Nii Plange

Personal information
- Full name: Nii Adamah Plange
- Date of birth: 26 June 1989 (age 37)
- Place of birth: Accra, Ghana
- Height: 1.75 m (5 ft 9 in)
- Position: Winger

Youth career
- Feyenoord Ghana

Senior career*
- Years: Team / Apps / (Gls)
- 2006–2010: Feyenoord Ghana
- 2008–2009: → ASEC Mimosas (loan)
- 2009–2010: ASFA Yennenga
- 2010–2012: Feyenoord Ghana
- 2012–2013: Sporting B / 28 / (4)
- 2013: Sporting CP / 1 / (0)
- 2013–2015: Vitória Guimarães / 33 / (1)
- 2015: Vitória Guimarães B / 2 / (0)
- 2015–2017: Académica / 51 / (3)
- 2017–2018: Nacional / 4 / (0)
- 2018–2019: Pinhalnovense / 10 / (2)
- 2019: Cesarense / 3 / (0)

International career^{‡}
- 2011–2014: Burkina Faso / 3 / (0)

= Nii Plange =

Burkinabé professional footballer (born 1989)

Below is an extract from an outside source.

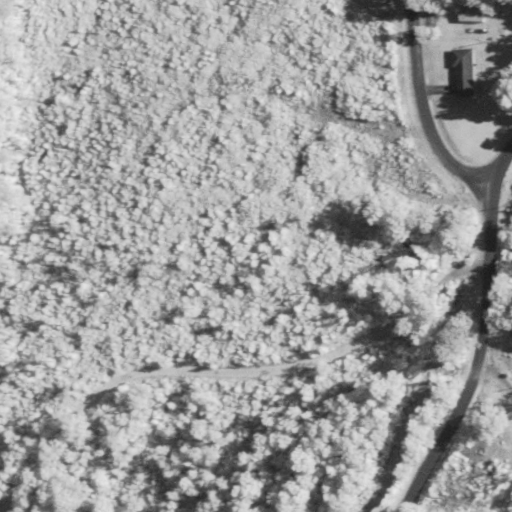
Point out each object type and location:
building: (473, 15)
building: (465, 74)
road: (417, 111)
road: (478, 333)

Nii Adamah Plange (born 26 June 1989) is a professional footballer who plays mainly as a right winger. Born in Ghana, he plays for the Burkina Faso national team.

==Club career==
Born in Accra, Ghana, Plange began his career with local Feyenoord, moving to ASEC Mimosas on loan in July 2009. In the summer of 2012, following another spell with Feyenoord Ghana, he moved to Portugal and joined Sporting CP, initially being assigned to the reserves in the second division. He made his Primeira Liga debut on the last day of the season, playing one minute in a 4–1 away win against S.C. Beira-Mar.

On the last day of the summer transfer window of 2013, Plange moved to fellow league club Vitória de Guimarães. He played his first competitive game for his new team on 14 September, coming on as a 58th-minute substitute in a 1–0 success at Rio Ave FC. he scored his first goal in the Portuguese top level the following 8 February, but in 2–3 away loss to Vitória de Setúbal.

Plange signed a two-year deal with Académica de Coimbra (also in the Portuguese top flight) on 16 July 2015.

==International career==
Plange made his international debut for Burkina Faso on 10 August 2011, in a friendly game against South Africa. He was selected by manager Paulo Duarte as he possessed dual nationality due to being married to a Burkinabé woman.